■ Task statement ■
Give again the lines of the data from its first line through the line with "408 136 32.78". Change nothing.

·····

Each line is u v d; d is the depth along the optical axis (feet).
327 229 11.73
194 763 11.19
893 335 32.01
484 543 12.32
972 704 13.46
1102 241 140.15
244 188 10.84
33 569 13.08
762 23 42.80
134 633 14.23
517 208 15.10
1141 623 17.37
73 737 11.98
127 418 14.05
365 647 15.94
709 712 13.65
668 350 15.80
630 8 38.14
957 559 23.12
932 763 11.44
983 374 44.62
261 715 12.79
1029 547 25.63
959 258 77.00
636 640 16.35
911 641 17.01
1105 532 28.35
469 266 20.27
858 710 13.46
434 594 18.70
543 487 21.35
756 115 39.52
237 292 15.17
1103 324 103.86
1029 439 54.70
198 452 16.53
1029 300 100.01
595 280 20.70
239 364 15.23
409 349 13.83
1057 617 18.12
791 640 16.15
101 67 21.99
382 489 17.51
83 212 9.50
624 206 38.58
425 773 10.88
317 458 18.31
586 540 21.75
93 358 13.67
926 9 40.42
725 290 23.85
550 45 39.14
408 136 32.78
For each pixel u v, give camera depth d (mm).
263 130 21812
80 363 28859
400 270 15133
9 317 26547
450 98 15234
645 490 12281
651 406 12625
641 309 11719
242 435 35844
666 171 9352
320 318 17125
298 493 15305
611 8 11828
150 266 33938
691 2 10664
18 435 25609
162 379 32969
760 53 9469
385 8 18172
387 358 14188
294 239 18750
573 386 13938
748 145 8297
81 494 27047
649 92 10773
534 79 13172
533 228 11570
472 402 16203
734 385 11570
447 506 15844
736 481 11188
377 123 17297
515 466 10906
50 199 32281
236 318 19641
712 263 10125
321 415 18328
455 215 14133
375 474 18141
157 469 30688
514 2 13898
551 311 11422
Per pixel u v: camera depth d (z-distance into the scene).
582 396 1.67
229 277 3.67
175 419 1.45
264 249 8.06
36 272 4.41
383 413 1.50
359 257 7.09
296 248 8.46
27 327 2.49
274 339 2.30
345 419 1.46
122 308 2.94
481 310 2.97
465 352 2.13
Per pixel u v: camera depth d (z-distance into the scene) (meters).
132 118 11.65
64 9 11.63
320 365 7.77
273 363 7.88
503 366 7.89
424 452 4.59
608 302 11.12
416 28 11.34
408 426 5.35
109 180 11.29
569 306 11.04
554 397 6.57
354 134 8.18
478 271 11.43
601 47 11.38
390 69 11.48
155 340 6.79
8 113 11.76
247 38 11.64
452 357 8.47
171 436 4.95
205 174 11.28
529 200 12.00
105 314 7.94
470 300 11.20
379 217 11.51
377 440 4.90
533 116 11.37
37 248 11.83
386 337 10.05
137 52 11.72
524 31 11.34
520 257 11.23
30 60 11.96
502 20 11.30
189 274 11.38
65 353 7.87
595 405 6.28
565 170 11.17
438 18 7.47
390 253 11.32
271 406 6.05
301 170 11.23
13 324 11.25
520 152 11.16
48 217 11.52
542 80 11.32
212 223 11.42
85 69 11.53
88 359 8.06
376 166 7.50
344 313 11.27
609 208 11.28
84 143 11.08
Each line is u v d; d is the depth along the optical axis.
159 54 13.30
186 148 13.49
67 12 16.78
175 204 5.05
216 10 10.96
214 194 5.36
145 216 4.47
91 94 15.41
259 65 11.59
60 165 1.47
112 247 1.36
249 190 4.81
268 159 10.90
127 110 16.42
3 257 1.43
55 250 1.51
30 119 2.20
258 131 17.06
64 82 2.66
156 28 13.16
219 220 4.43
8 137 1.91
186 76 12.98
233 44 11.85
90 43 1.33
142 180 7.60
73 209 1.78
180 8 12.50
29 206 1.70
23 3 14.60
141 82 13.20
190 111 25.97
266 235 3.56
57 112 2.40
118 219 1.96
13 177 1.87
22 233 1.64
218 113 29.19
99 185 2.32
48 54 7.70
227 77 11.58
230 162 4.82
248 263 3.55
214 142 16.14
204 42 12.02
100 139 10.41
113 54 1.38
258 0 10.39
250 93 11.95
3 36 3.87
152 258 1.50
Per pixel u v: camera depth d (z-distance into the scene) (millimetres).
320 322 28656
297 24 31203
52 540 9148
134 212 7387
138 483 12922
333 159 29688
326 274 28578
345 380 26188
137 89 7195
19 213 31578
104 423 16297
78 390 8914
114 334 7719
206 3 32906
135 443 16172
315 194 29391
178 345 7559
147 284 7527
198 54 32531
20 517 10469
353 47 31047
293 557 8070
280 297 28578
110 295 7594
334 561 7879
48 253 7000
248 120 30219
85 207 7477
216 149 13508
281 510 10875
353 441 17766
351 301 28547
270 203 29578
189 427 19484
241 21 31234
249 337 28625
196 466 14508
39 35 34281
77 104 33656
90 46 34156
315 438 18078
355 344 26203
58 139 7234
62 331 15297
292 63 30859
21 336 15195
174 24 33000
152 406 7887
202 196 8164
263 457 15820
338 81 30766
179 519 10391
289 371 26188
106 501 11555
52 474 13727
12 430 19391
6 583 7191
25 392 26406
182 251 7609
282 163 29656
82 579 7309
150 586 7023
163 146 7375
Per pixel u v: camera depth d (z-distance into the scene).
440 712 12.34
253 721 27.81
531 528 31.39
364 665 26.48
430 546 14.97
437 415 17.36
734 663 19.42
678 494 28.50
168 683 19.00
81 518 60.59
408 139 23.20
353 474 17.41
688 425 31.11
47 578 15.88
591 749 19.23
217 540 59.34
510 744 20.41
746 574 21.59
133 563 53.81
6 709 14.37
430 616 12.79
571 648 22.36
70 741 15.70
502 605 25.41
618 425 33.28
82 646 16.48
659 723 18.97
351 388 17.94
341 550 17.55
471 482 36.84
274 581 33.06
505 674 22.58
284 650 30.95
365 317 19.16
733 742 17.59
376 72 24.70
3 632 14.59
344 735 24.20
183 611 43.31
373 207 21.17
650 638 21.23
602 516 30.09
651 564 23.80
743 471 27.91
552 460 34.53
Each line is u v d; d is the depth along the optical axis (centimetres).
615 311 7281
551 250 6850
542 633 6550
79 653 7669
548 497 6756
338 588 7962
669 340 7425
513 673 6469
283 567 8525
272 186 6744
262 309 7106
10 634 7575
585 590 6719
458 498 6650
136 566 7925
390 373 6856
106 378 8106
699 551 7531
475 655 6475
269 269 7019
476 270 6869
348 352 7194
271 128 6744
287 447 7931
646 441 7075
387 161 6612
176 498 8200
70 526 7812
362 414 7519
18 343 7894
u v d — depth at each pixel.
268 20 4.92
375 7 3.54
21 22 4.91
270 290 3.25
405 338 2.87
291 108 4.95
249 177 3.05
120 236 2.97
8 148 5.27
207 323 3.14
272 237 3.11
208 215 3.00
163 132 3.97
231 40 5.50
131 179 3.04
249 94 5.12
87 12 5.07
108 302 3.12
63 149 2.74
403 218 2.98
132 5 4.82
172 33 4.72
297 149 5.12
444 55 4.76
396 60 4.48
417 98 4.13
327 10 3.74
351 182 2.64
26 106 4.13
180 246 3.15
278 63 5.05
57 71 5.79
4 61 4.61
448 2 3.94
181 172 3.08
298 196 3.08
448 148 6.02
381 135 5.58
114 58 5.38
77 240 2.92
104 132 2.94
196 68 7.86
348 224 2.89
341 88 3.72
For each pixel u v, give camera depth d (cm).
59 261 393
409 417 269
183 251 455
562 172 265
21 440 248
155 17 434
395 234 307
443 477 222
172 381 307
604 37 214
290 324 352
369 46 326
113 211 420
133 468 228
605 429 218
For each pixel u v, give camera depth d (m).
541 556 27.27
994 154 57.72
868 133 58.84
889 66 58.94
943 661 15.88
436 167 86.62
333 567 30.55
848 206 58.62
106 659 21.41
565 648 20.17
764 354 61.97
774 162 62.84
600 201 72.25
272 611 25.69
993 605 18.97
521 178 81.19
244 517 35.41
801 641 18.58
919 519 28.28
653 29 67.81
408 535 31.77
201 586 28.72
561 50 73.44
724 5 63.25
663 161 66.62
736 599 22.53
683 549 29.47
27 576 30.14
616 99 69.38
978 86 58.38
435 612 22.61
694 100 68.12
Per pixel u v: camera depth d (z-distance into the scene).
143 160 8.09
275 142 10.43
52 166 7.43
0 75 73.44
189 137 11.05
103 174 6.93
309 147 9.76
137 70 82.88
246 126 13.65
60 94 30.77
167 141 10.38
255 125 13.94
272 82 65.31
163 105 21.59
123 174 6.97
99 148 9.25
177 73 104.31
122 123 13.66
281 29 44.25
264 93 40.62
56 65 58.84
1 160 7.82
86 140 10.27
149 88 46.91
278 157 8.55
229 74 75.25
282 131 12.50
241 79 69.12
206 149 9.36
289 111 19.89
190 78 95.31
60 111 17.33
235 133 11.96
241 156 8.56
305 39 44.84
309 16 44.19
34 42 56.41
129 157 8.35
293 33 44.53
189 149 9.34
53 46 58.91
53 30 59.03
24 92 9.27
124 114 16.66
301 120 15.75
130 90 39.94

·····

■ Task answer ■
Each line is u v d; d is the depth along the optical axis (feet).
327 229 11.73
194 763 11.19
893 335 32.01
484 543 12.32
972 704 13.46
1102 241 140.15
244 188 10.84
33 569 13.08
762 23 42.80
134 633 14.23
517 208 15.10
1141 623 17.37
73 737 11.98
127 418 14.05
365 647 15.94
709 712 13.65
668 350 15.80
630 8 38.14
957 559 23.12
932 763 11.44
983 374 44.62
261 715 12.79
1029 547 25.63
959 258 77.00
636 640 16.35
911 641 17.01
1105 532 28.35
469 266 20.27
858 710 13.46
434 594 18.70
543 487 21.35
756 115 39.52
237 292 15.17
1103 324 103.86
1029 439 54.70
198 452 16.53
1029 300 100.01
595 280 20.70
239 364 15.23
409 349 13.83
1057 617 18.12
791 640 16.15
101 67 21.99
382 489 17.51
83 212 9.50
624 206 38.58
425 773 10.88
317 458 18.31
586 540 21.75
93 358 13.67
926 9 40.42
725 290 23.85
550 45 39.14
408 136 32.78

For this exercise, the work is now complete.